Some have continued the forums, branching out into other tough-to-discuss topics. Others held talks in response to the 2016 protests but haven’t repeated them. A few have added them after their CEOs signed a pledge started last year by such organizations as PwC, Accenture, P&G and the Executive Leadership Council, a group that advocates for increasing the number of black executives in corporations.
Nicole Sanchez, CEO of Vaya Consulting, said she has had more interest from clients about having frank dialogues about race - rather than merely talking about diversity and inclusion - “in the last six months than I probably did in the previous 25 years.”
Some companies, she believes, “have tried everything else and have just said ‘let’s go for the big elephant in the room.‘” She credits the Black Lives Matter movement for helping to force the issue, even in the workplace.
When done well, Sanchez said, a direct conversation about race can have outsize effects.
But if there’s little skill in facilitating the conversation, or if minority employees are made to feel like it’s their job to educate their peers, it can backfire. (Recall the Starbucks #RaceTogether campaign as a corporate effort to talk about race that failed.)
“There’s nothing scarier for Americans to talk about in mixed company than race,” Sanchez said. “It is extremely dangerous to throw people who are already vulnerable into a conversation where someone doesn’t have control.”
At PwC, U.S. chairman Tim Ryan, who initiated the idea of the CEO pledge, said he too sensed a need to do more than email employees after the events in 2016, holding small and large group sessions across the firm. One black professional referred to his suit as his “cape,” Ryan said. Some white employees asked if they should use the term “black” or “African-American.”

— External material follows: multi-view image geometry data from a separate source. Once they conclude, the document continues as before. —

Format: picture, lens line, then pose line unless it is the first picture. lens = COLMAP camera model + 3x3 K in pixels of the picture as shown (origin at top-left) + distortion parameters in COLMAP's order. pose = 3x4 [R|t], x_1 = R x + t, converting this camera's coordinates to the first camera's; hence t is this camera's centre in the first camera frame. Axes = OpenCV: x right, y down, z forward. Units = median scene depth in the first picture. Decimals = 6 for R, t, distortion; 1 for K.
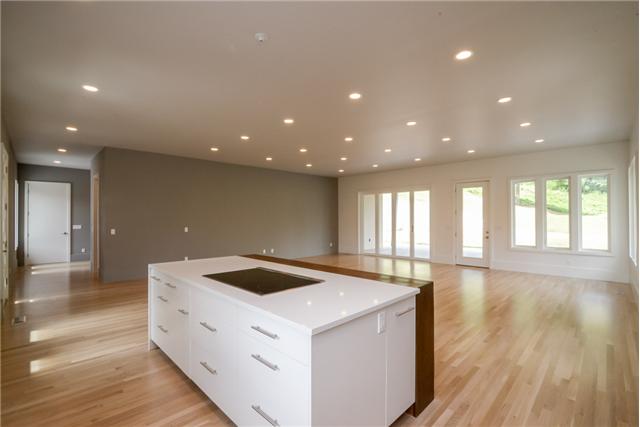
lens RADIAL K [[294.5, 0, 321.9], [0, 294.5, 215.4], [0, 0, 1]] dist [-0.015097, -0.001923]
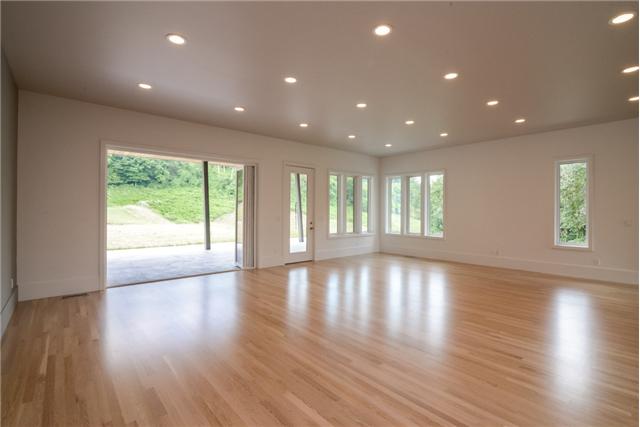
lens RADIAL K [[294.5, 0, 323.6], [0, 294.5, 212.2], [0, 0, 1]] dist [-0.015097, -0.001923]
pose [[0.055283, 0.004328, 0.998461, -0.369664], [-0.011848, 0.999923, -0.003678, 0.025110], [-0.998400, -0.011626, 0.055330, 0.875612]]
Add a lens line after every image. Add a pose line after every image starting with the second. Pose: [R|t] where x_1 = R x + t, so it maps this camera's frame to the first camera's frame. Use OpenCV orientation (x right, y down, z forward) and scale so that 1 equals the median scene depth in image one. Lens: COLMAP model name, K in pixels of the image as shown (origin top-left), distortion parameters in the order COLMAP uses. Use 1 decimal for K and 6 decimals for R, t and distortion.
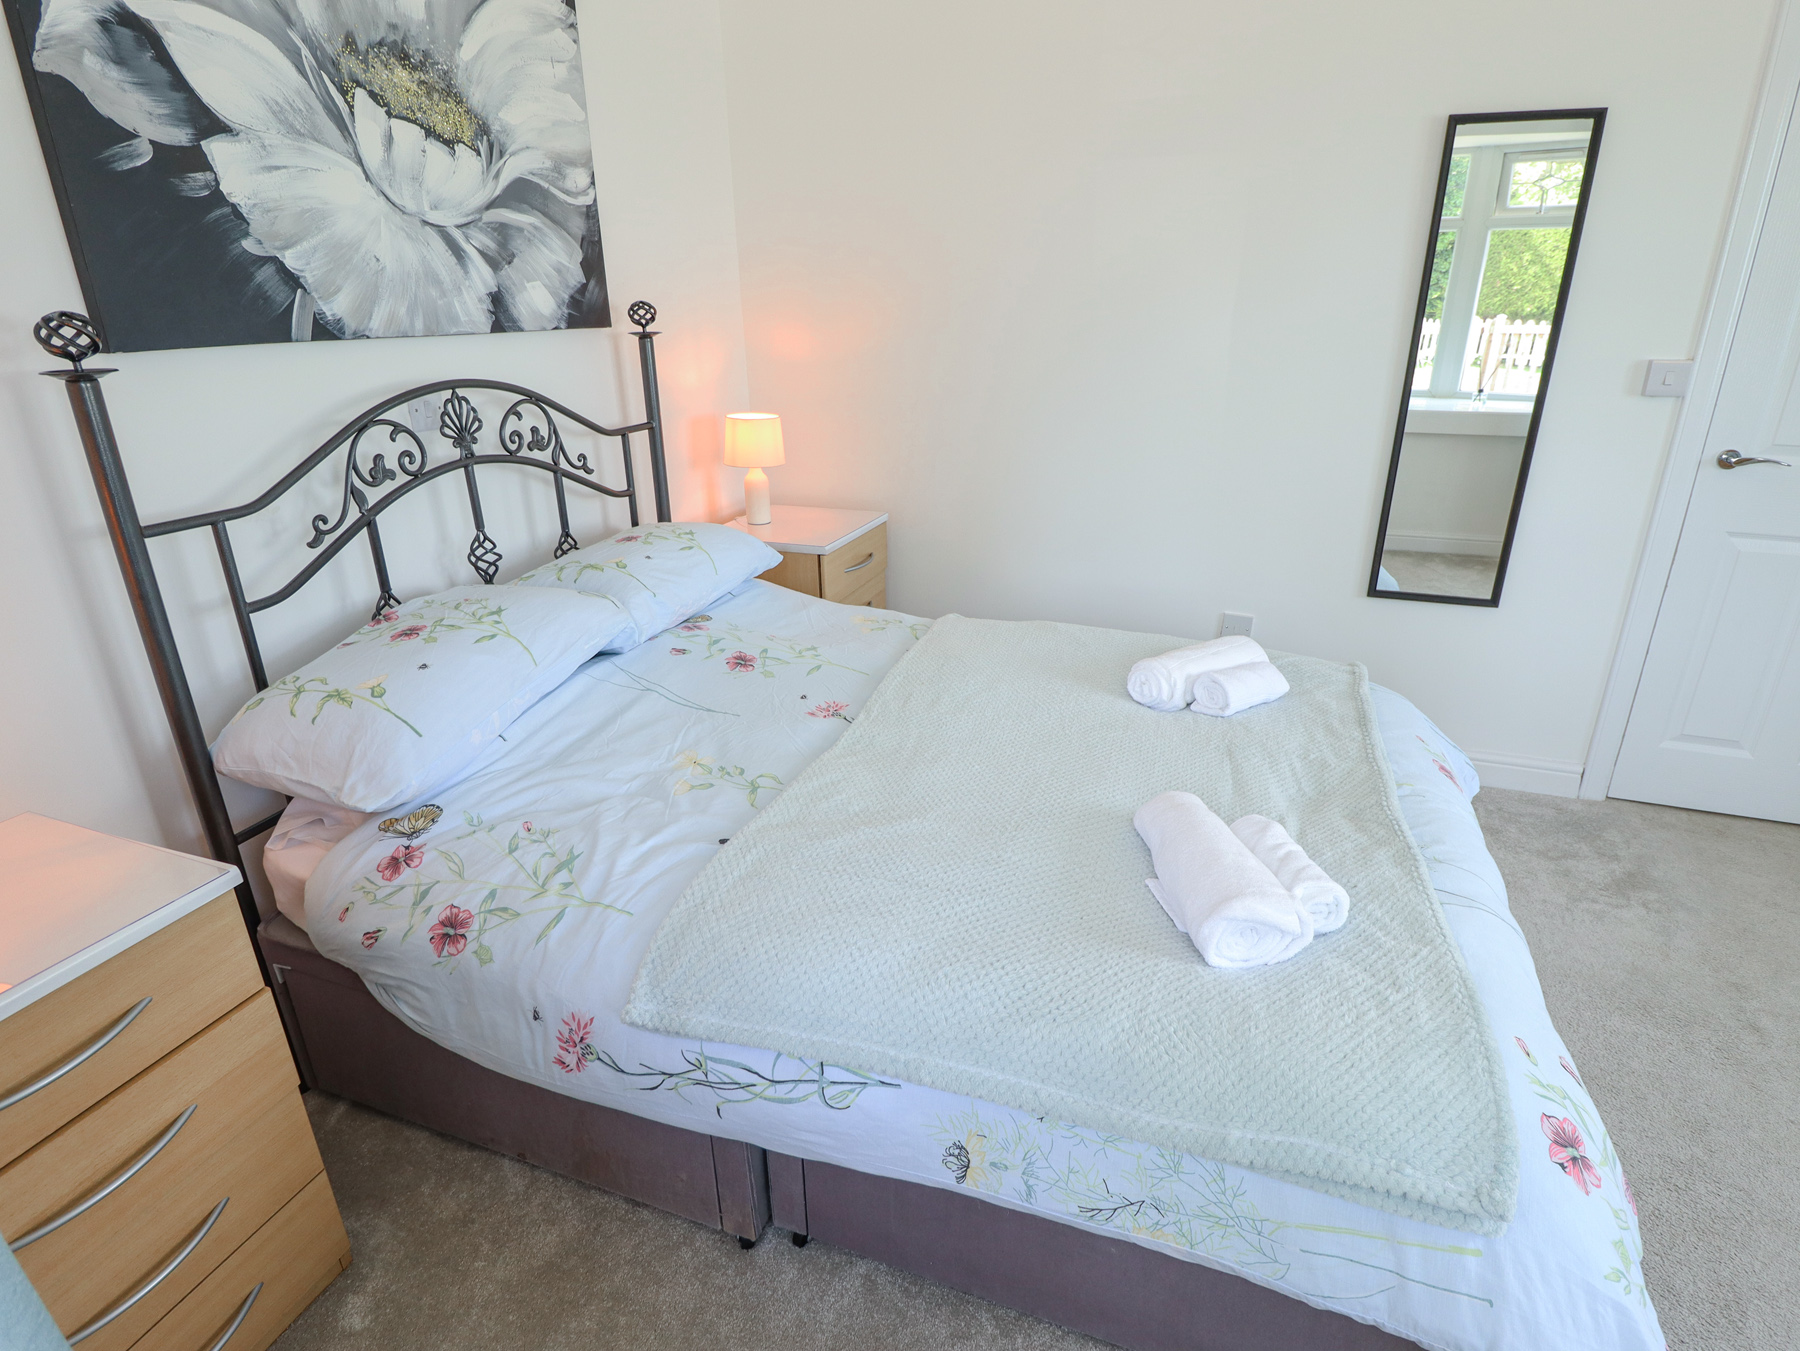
lens RADIAL K [[939.0, 0, 920.4], [0, 939.0, 669.2], [0, 0, 1]] dist [0.002045, -0.014129]
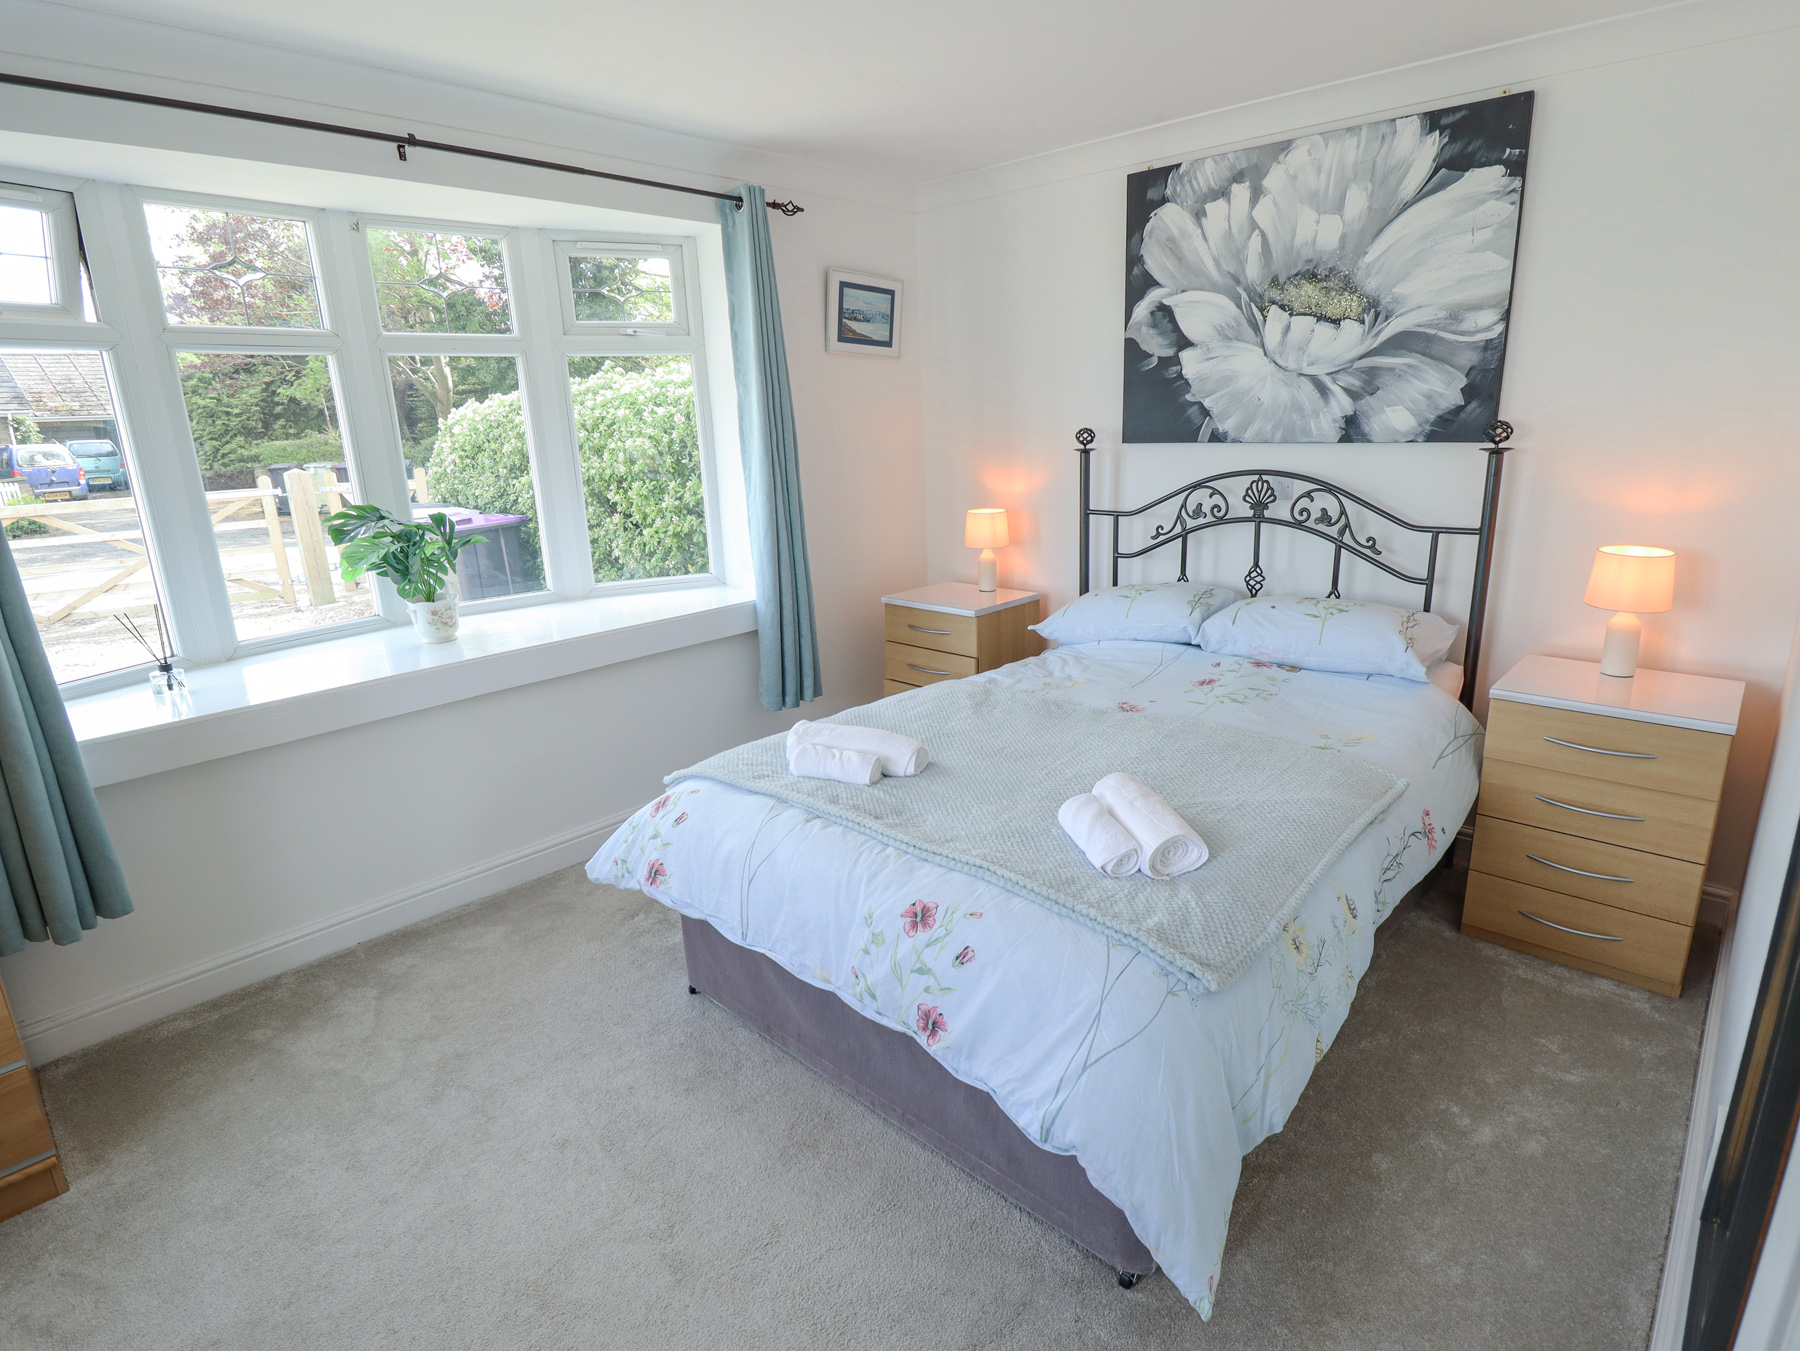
lens RADIAL K [[939.0, 0, 920.4], [0, 939.0, 669.2], [0, 0, 1]] dist [0.002045, -0.014129]
pose [[-0.386440, 0.266779, -0.882889, 1.253049], [-0.301604, 0.868073, 0.394314, -0.467432], [0.871607, 0.418662, -0.254997, 1.033979]]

And several others pulled out their business cards and said they always carry them with them when traveling. “If I do get pulled over, I can pull it out and say ‘I belong,‘” Ryan recalled one saying.
“We’ll teach unconscious bias training. We’ll have a course for African-American associates hoping they’ll stay longer,” said Shannon Schuyler, PwC’s “chief purpose officer.” But instead of thinking “we can program our way out of it, this is about having unplanned talk. How do we make this a part of our daily conversation and not this silver bullet solution?”
Executives know there’s more to do. Sweet said that in a February meeting with her top 20 executives in Boston, one African-American operations team leader asked the group how many of them had been to see the movie “Black Panther?” It was just after opening weekend, but when only one on the team said yes, she was struck by the divide, given it was such a major cultural event that in the black community.
“It was this moment of just awareness that the gap is bigger than we think,” she said, noting that some executives have started hosting diverse groups of employees in their homes, or taking team members out for lunch without a work-related agenda. “We just need to spend more time with each other. There’s no program or policy that’s going to help us understand that.”